If God had wanted term sheets to be simple he would never have created corporate venturing. I was reminded of this truth at Leif’s and Global Corporate Venturing’s recent conference on advanced materials investing. One corporate venturer asked the panel, which included SAEV, Airbus APWorks and Pangaea Ventures, for advice on how to incorporate side agreements into investments. The questioner was referring to the corporate venturing parent seeking to combine investment with various commercial terms, such as exclusive rights to sell the technology in a certain region, a stake in “process intellectual property” developed through collaborative development agreements and a right of first refusal when it comes to selling the company. A thorough and heated discussion followed. Here is my take on this knotty but fundamental issue for corporate and financial venture capital groups (VCs).

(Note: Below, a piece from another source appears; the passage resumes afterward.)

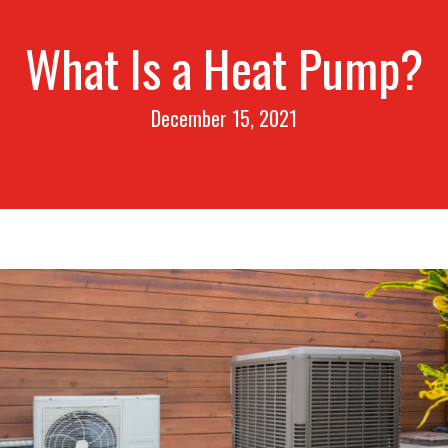
What Is a Heat Pump?
December 15, 2021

If they are not seeking side agreements then they are not corporate venturers: My advice to companies seeking venture capital is to approach corporate venturers only if they are looking to blend their capital requirements with specific and detailed programme of commercial acceleration. Otherwise, keep it simple and go to financial VCs. The real value a corporate venturer can add is its ability to develop, prove and thereby commercialise markets to which it has proprietary access.
This looks like the rationale behind Sakti3, a US battery technology business, raising $15m from the UK engineering group Dyson. According to the Financial Times, the deal gives Dyson exclusivity to manufacture and use Sakti3’s batteries in its existing products, such as its cordless and robotic vacuums, as well as its new product areas. The Sakti3 investment is Dyson’s first foray into corporate venturing.
But this needs to cut both ways: Technology startups can sometimes find side agreements intimidating because they fear either being smothered by a giant business or being forgotten and neglected, following a change of management or some other turn of the corporate wheel. Startups should therefore negotiate some kind of penalty for the corporates if things do not work out.
For the investee, “side agreements need to be take or pay”, one family office investor told me recently, which is good advice. And to avoid being smothered, it is best to make sure that the commercial deal with your corporate venturer is not your only route to commercialisation.
“I generally recommend that our portfolio companies focus on commercialising a product where they actually can penetrate the market or hold the juiciest peach for themselves,” says Keith Gillard of Pangaea Ventures, the Vancouver-based advanced materials VC. Though I do not know the details of the Sakti3 deal, it is possible that its juiciest peach is not with vacuum cleaners, but with one of the other several applications for its batteries, such as electric cars or renewable power smoothing. Interestingly, Sakti3’s other corporate venturer is GM Ventures.
Take time: I find it astonishing that technology businesses think they can raise capital from corporate venturers in less than a year. The time to start looking for capital from corporate venturers is at least a year from the date when you really need it. Why? Because you need this time to negotiate the side agreements.
“My advice to companies seeking money is that if you want money fast, do not approach us,” says Nuno Carvalho, head of venturing at Bekaert, a Belgium-based steel wire transformation and coatings business. “A [Bekaert] business unit has to assess a technology before the venture professionals like me can really start our work in earnest,” he adds.
Rights of first refusal are a no-no: If a corporate venturer tries to insert a right of first refusal in its terms sheet, a startup should run a mile. A right of first refusal gives its holder the option to enter a business transaction with the owner of something, according to specified terms, before the owner is entitled to enter into that transaction with a third party. This can kill any competition to buy the business from other parties, leaving any financial VCs and shareholding management with lower returns.
A good corporate venturer is more likely to win over a potential investee business by citing examples of when it has either sold its portfolio businesses to parents’ competitors or negotiated highly commercial terms for sale to the parent – which happens, but is rarely talked about.
I look forward to seeing you at Global Corporate Venturing Symposium next month, where I may be touching on some of the issues in the two sessions I am moderating – “Collaboration within the corporation”, with BP and BP Ventures, and a break-out on advanced materials venturing with Pangaea and others attending the event.